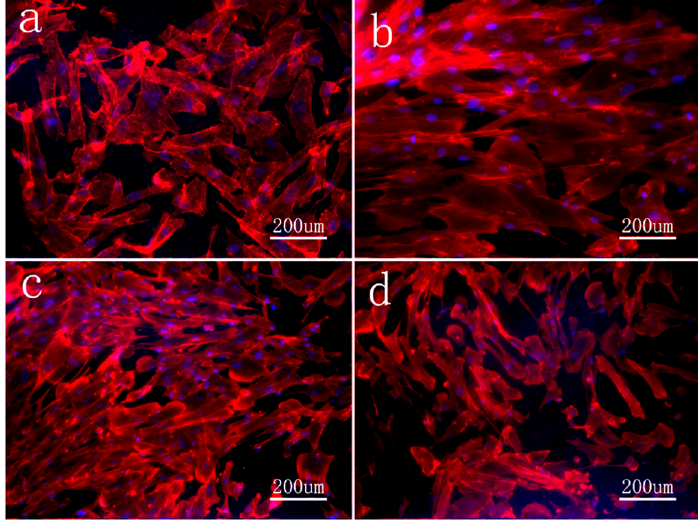
Figure 7. Immunochemistry of the cytoskeletonal integrity of attached cells examined using a fluorescent microscope. The different figures illustrated the similar culture density and morphology of the cells that were raised on coated titanium substrate, demonstrating the consistency in performance of enriched biomaterial. In addition, immunochemistry showed the very organized actin filaments in all of the cells, and their stretch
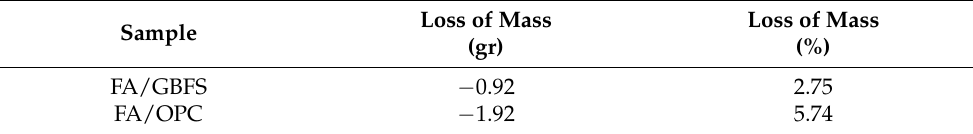
Table 4. Percentage loss of mass of the steels embedded in the concretes after the accelerated.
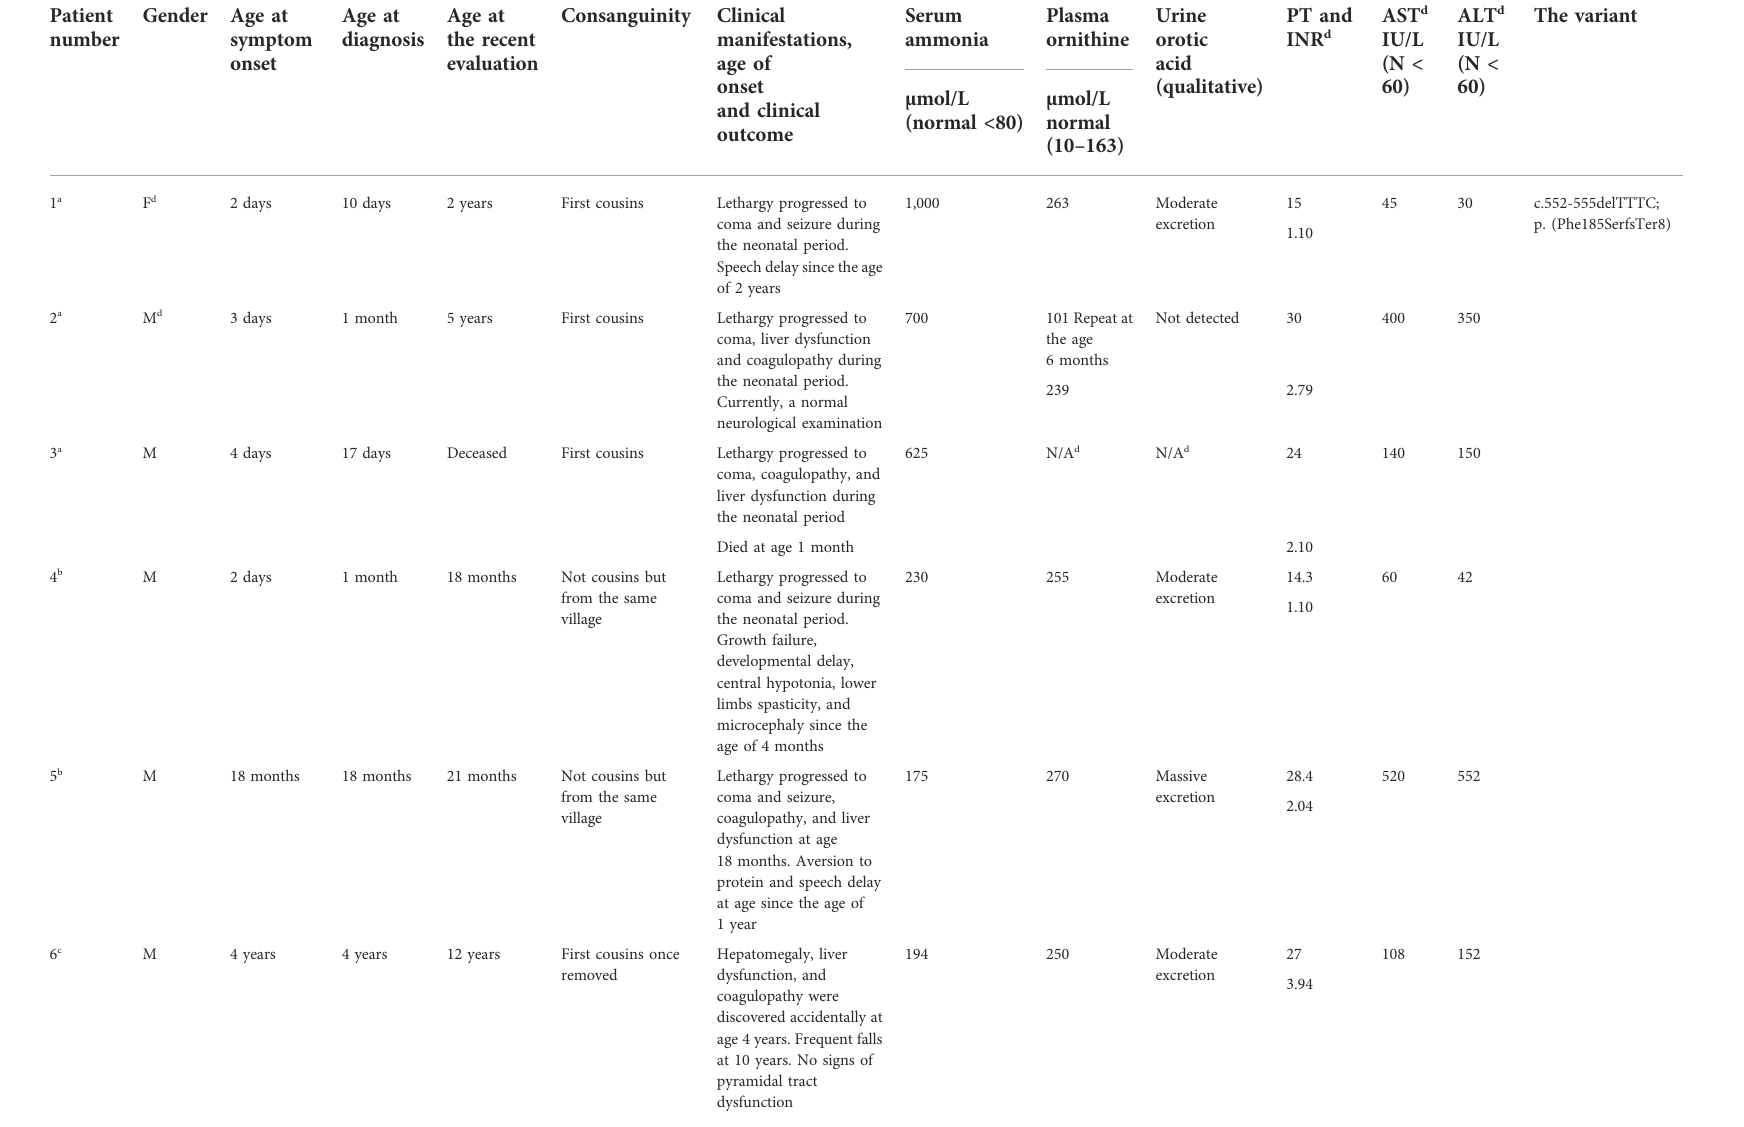
TABLE 1 Clinical phenotype, biochemical fi ndings, and genotype of patients with HHH syndrome. Patient Gender Age at number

* **WHAT TO DO**:
The entire listing is to be printed exactly, with each picture omitted.

* **EXERCISE OUTPUT**:
Figure 7. Immunochemistry of the cytoskeletonal integrity of attached cells examined using a fluorescent microscope. The different figures illustrated the similar culture density and morphology of the cells that were raised on coated titanium substrate, demonstrating the consistency in performance of enriched biomaterial. In addition, immunochemistry showed the very organized actin filaments in all of the cells, and their stretch
Table 4. Percentage loss of mass of the steels embedded in the concretes after the accelerated.
TABLE 1 Clinical phenotype, biochemical fi ndings, and genotype of patients with HHH syndrome. Patient Gender Age at number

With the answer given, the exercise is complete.